WWFL
- Clermont, Florida; United States;
- Broadcast area: Lake County, Florida
- Frequency: 1340 kHz
- Branding: La Mejor 96.1FM/1340AM

Programming
- Format: Regional Mexican
- Affiliations: MVS Radio

Ownership
- Owner: Onda Mexicana Radio Group, Inc.

History
- Call sign meaning: FLorida

Technical information
- Licensing authority: FCC
- Facility ID: 33215
- Class: C
- Power: 1,000 watts unlimited
- Transmitter coordinates: 28°34′59″N 81°42′19″W﻿ / ﻿28.58306°N 81.70528°W
- Translator: 96.1 W241CR (Clermont)

Links
- Public license information: Public file; LMS;
- Website: lamejor.com.mx/orlando

= WWFL =

WWFL (1340 AM) is a radio station licensed to Clermont, Florida, United States, serving the Lake County area.
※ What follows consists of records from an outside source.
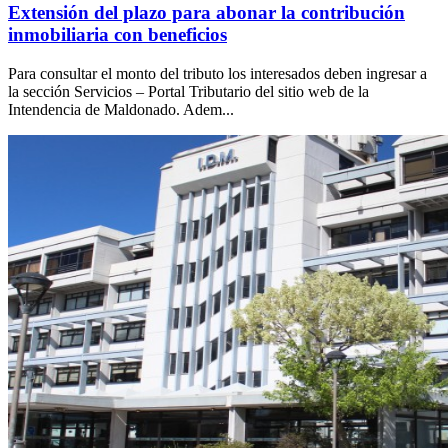
Extensión del plazo para abonar la contribución
inmobiliaria con beneficios
Para consultar el monto del tributo los interesados deben ingresar a
la sección Servicios – Portal Tributario del sitio web de la
Intendencia de Maldonado. Adem...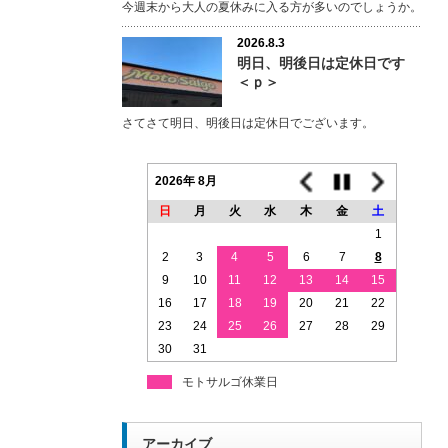
今週末から大人の夏休みに入る方が多いのでしょうか。
2026.8.3
明日、明後日は定休日です
＜ｐ＞
さてさて明日、明後日は定休日でございます。
2026年 8月
日
月
火
水
木
金
土
1
2
3
4
5
6
7
8
9
10
11
12
13
14
15
16
17
18
19
20
21
22
23
24
25
26
27
28
29
30
31
モトサルゴ休業日
アーカイブ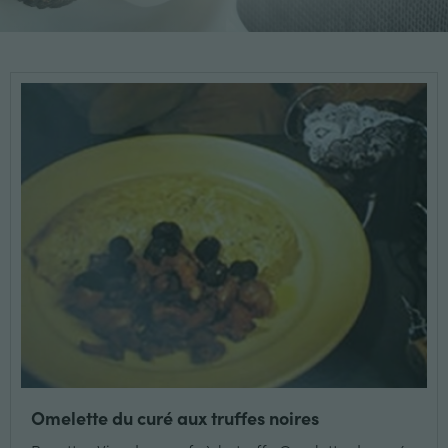
Omelette du curé aux truffes noires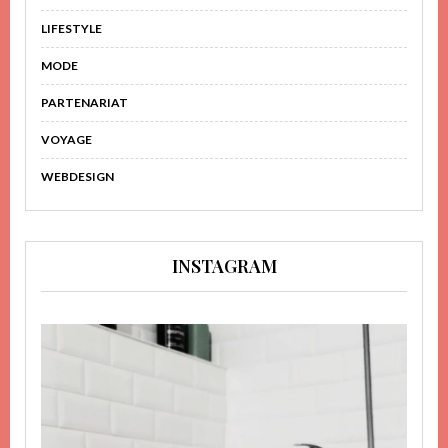
LIFESTYLE
MODE
PARTENARIAT
VOYAGE
WEBDESIGN
INSTAGRAM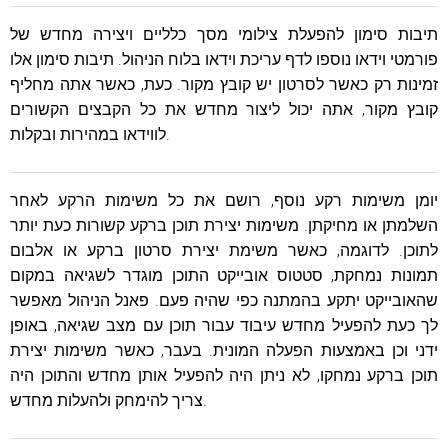
תיבות סימון להפעלת צילומי מסך כלליים ויצירה מחדש של
פורמטי וידאו נוספו לדף עריכת וידאו בלוח הניהול. תיבות סימון אלו
זמינות רק כאשר לסרטון יש קובץ מקור. כעת, כאשר אתה מחליף
קובץ מקור, אתה יכול ליצור מחדש את כל הקבצים הקשורים
לווידאו במהירות ובקלות.
יומן משימות רקע נוסף, רושם את כל משימות הרקע לאחר
השלמתן או מחיקתן. משימות יצירת תוכן ברקע קשורות כעת יותר
לתוכן. לדוגמה, כאשר משימת יצירת סרטון ברקע או אלבום
תמונות נמחקת, סטטוס אובייקט התוכן מוגדר לשגיאה במקום
שהאובייקט יתקע בהמתנה כפי שהיה פעם. פאנל הניהול מאפשר
לך כעת להפעיל מחדש עיבוד עבור תוכן עם מצב שגיאה, באופן
ידני וכן באמצעות הפעלה המונית. בעבר, כאשר משימות יצירת
תוכן ברקע נמחקו, לא ניתן היה להפעיל אותן מחדש והתוכן היה
צריך להימחק ולהעלות מחדש.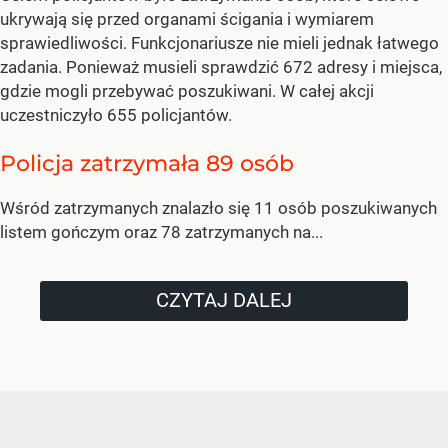
ukrywają się przed organami ścigania i wymiarem
sprawiedliwości. Funkcjonariusze nie mieli jednak łatwego
zadania. Ponieważ musieli sprawdzić 672 adresy i miejsca,
gdzie mogli przebywać poszukiwani. W całej akcji
uczestniczyło 655 policjantów.
Policja zatrzymała 89 osób
Wśród zatrzymanych znalazło się 11 osób poszukiwanych
listem gończym oraz 78 zatrzymanych na...
CZYTAJ DALEJ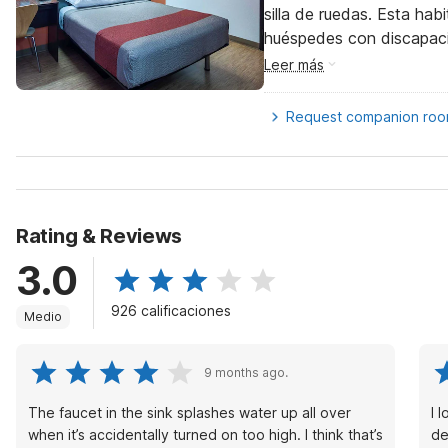
silla de ruedas. Esta hab
huéspedes con discapac
Leer más
Request companion ro
Rating & Reviews
3.0
926 calificaciones
Medio
9 months ago.
The faucet in the sink splashes water up all over
I 
when it’s accidentally turned on too high. I think that’s
de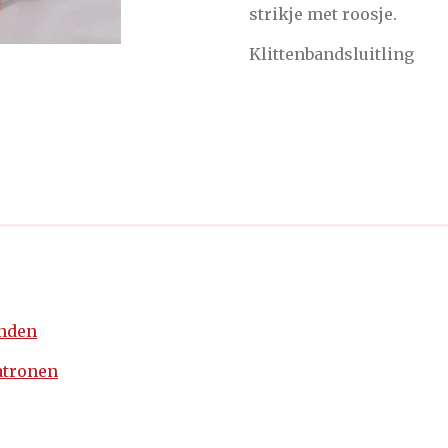
strikje met roosje.
Klittenbandsluitling
enden
atronen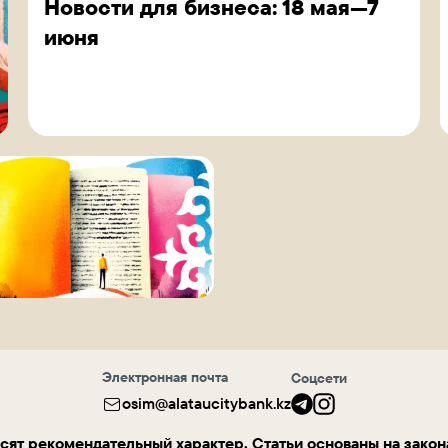
Новости для бизнеса: 18 мая—7
июня
Электронная почта
Соцсети
osim@alataucitybank.kz
сят рекомендательный характер. Статьи основаны на закон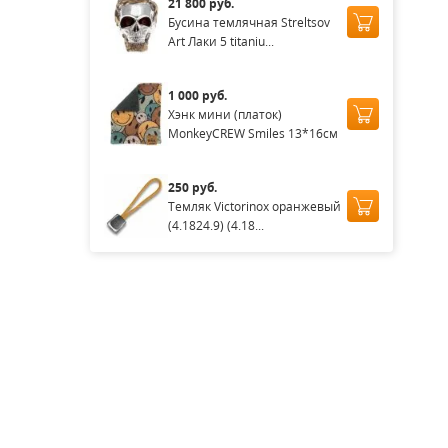
21 800 руб.
Бусина темлячная Streltsov
Art Лаки 5 titaniu...
1 000 руб.
Хэнк мини (платок)
MonkeyCREW Smiles 13*16см
250 руб.
Темляк Victorinox оранжевый
(4.1824.9) (4.18...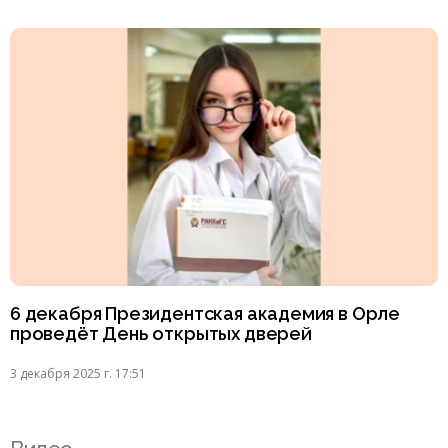
6 декабря Президентская академия в Орле
проведёт День открытых дверей
3 декабря 2025 г. 17:51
The station is currently owned by Onda Mexicana Radio Group, Inc. The station has a very small coverage area. Decent signal can only be received from a 6-mile radius from the radio tower.

Logo before translator sign on

In March 2016, the station jettisoned its locally programmed Regional Mexican format, known as Onda Mexicana, to take the La Mejor format from Mexican company MVS Radio.

==FCC troubles==
The Federal Communications Commission levied a fine against WWFL in 2012 to which WWFL never responded that corrective action had been taken. In January 2013, Commission inspectors personally arrived at the station to warn the station which elicited no response. This lack of response earned WWFL a 2nd fine of $8,000. From Inside Radio, Tampa District Director Ralph Barlow wrote: “Misconduct of this type is serious and threatens to compromise the Commission’s ability to adequately investigate violations of its rules”.